GIVEN DATA:
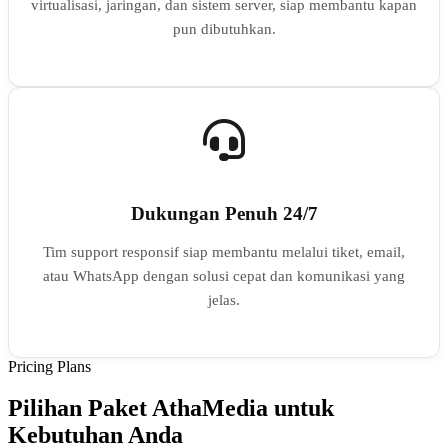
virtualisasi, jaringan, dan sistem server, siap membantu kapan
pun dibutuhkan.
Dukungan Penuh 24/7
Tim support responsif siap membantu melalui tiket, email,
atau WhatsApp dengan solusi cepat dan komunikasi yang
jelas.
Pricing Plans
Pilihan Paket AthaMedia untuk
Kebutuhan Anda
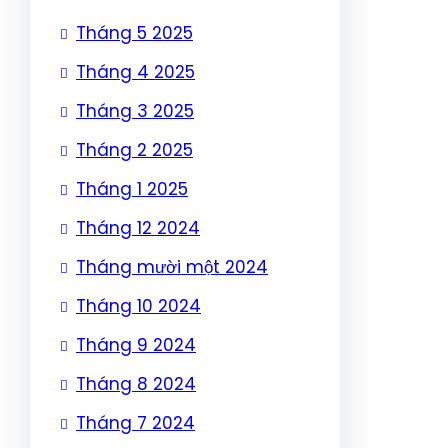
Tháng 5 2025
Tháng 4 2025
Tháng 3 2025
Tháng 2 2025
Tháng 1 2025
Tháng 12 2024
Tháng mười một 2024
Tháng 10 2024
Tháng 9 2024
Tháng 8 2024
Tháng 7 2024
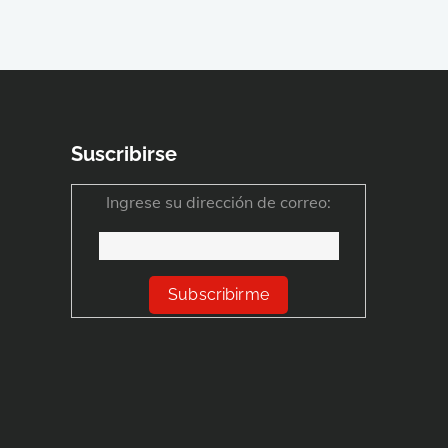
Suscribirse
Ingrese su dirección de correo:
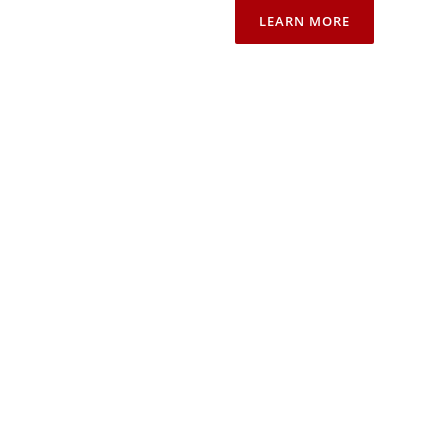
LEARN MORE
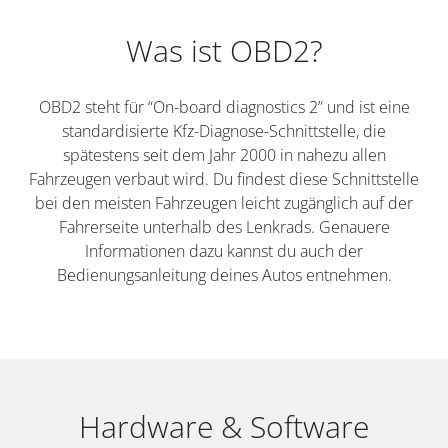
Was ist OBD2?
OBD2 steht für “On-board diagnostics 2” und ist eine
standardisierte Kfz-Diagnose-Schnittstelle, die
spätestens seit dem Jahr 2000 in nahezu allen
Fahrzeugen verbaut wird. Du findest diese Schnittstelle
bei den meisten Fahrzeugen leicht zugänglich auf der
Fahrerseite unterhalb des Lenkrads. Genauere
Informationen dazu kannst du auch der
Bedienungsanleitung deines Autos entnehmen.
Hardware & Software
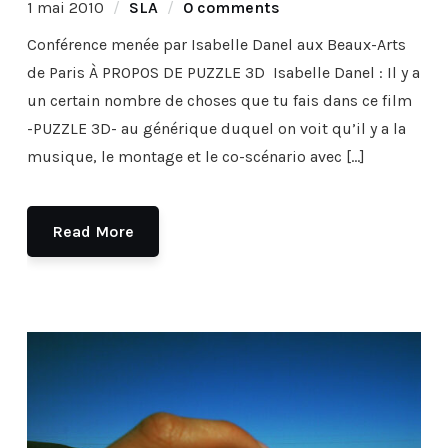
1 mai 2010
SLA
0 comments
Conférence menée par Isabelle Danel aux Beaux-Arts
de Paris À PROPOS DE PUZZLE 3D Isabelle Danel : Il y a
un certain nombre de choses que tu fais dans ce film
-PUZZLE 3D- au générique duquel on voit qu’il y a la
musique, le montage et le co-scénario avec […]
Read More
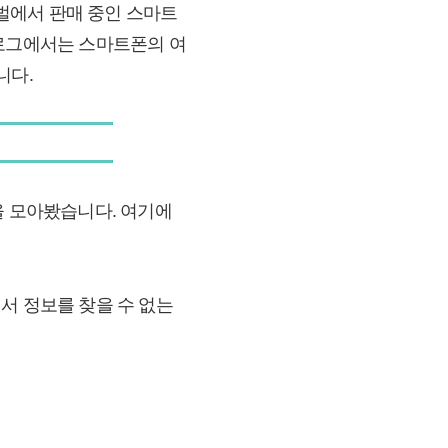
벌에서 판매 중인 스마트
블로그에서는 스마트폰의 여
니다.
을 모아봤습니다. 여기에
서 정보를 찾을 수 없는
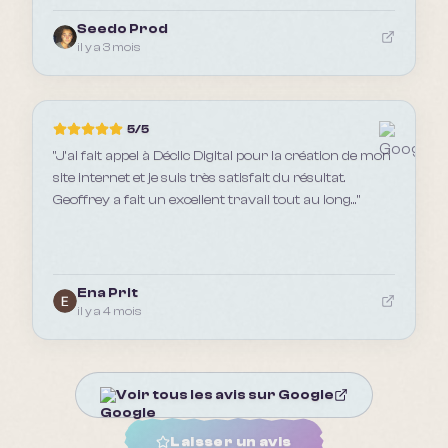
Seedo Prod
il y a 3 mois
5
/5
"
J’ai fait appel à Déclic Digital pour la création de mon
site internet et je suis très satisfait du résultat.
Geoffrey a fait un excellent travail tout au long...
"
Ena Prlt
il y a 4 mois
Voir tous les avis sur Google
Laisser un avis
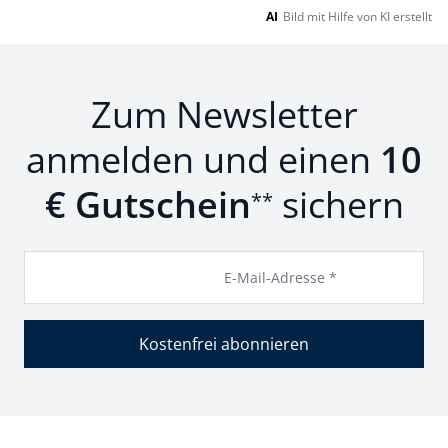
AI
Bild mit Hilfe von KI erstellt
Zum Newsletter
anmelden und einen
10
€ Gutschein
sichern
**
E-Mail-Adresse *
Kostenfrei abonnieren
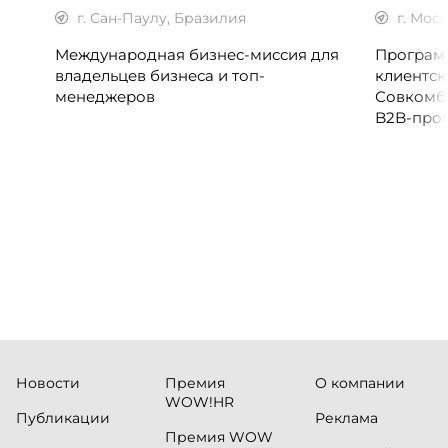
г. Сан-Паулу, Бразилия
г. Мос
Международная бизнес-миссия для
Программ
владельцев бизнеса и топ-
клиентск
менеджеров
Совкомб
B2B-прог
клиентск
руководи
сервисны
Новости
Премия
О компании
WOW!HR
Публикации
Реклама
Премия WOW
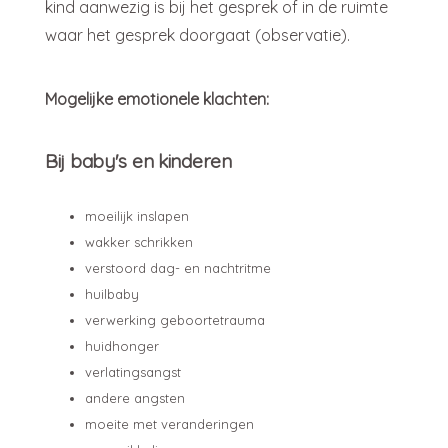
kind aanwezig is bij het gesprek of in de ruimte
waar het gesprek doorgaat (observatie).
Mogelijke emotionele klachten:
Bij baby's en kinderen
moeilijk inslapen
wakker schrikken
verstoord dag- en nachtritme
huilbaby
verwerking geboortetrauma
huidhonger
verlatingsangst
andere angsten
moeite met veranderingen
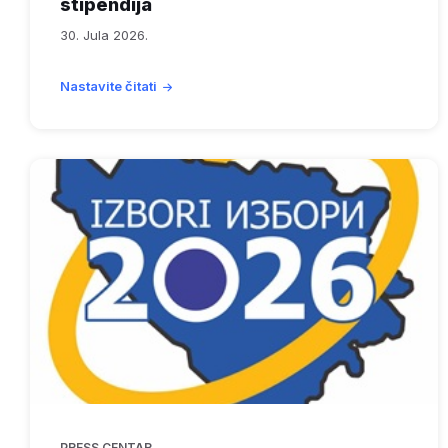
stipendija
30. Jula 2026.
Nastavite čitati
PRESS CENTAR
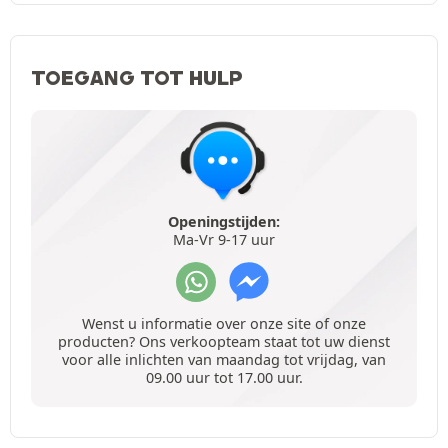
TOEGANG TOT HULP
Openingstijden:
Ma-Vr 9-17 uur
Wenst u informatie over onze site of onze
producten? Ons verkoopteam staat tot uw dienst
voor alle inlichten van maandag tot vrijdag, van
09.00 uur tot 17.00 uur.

TASK TO CARRY OUT:
Print every entry exactly; omit the pictures.

WORKED SOLUTION:
virtualisasi, jaringan, dan sistem server, siap membantu kapan
pun dibutuhkan.
Dukungan Penuh 24/7
Tim support responsif siap membantu melalui tiket, email,
atau WhatsApp dengan solusi cepat dan komunikasi yang
jelas.
Pricing Plans
Pilihan Paket AthaMedia untuk
Kebutuhan Anda
Tháng 5 2025
Tháng 4 2025
Tháng 3 2025
Tháng 2 2025
Tháng 1 2025
Tháng 12 2024
Tháng mười một 2024
Tháng 10 2024
Tháng 9 2024
Tháng 8 2024
Tháng 7 2024
Suscribirse
Ingrese su dirección de correo:
LEARN MORE
Was ist OBD2?
OBD2 steht für “On-board diagnostics 2” und ist eine
standardisierte Kfz-Diagnose-Schnittstelle, die
spätestens seit dem Jahr 2000 in nahezu allen
Fahrzeugen verbaut wird. Du findest diese Schnittstelle
bei den meisten Fahrzeugen leicht zugänglich auf der
Fahrerseite unterhalb des Lenkrads. Genauere
Informationen dazu kannst du auch der
Bedienungsanleitung deines Autos entnehmen.
Hardware & Software
1 mai 2010
SLA
0 comments
Conférence menée par Isabelle Danel aux Beaux-Arts
de Paris À PROPOS DE PUZZLE 3D Isabelle Danel : Il y a
un certain nombre de choses que tu fais dans ce film
-PUZZLE 3D- au générique duquel on voit qu’il y a la
musique, le montage et le co-scénario avec […]
Read More
벌에서 판매 중인 스마트
블로그에서는 스마트폰의 여
니다.
을 모아봤습니다. 여기에
서 정보를 찾을 수 없는
Seedo Prod
il y a 3 mois
5
/5
"
J’ai fait appel à Déclic Digital pour la création de mon
site internet et je suis très satisfait du résultat.
Geoffrey a fait un excellent travail tout au long...
"
Ena Prlt
il y a 4 mois
Voir tous les avis sur Google
Laisser un avis
AI
Bild mit Hilfe von KI erstellt
Zum Newsletter
anmelden und einen
10
€ Gutschein
sichern
**
E-Mail-Adresse *
Kostenfrei abonnieren
г. Сан-Паулу, Бразилия
г. Мос
Международная бизнес-миссия для
Программ
владельцев бизнеса и топ-
клиентск
менеджеров
Совкомб
B2B-прог
клиентск
руководи
сервисны
Новости
Премия
О компании
WOW!HR
Публикации
Реклама
Премия WOW
kind aanwezig is bij het gesprek of in de ruimte
waar het gesprek doorgaat (observatie).
Mogelijke emotionele klachten:
Bij baby's en kinderen
moeilijk inslapen
wakker schrikken
verstoord dag- en nachtritme
huilbaby
verwerking geboortetrauma
huidhonger
verlatingsangst
andere angsten
moeite met veranderingen
stipendija
30. Jula 2026.
Nastavite čitati
PRESS CENTAR
TOEGANG TOT HULP
Openingstijden:
Ma-Vr 9-17 uur
Wenst u informatie over onze site of onze
producten? Ons verkoopteam staat tot uw dienst
voor alle inlichten van maandag tot vrijdag, van
09.00 uur tot 17.00 uur.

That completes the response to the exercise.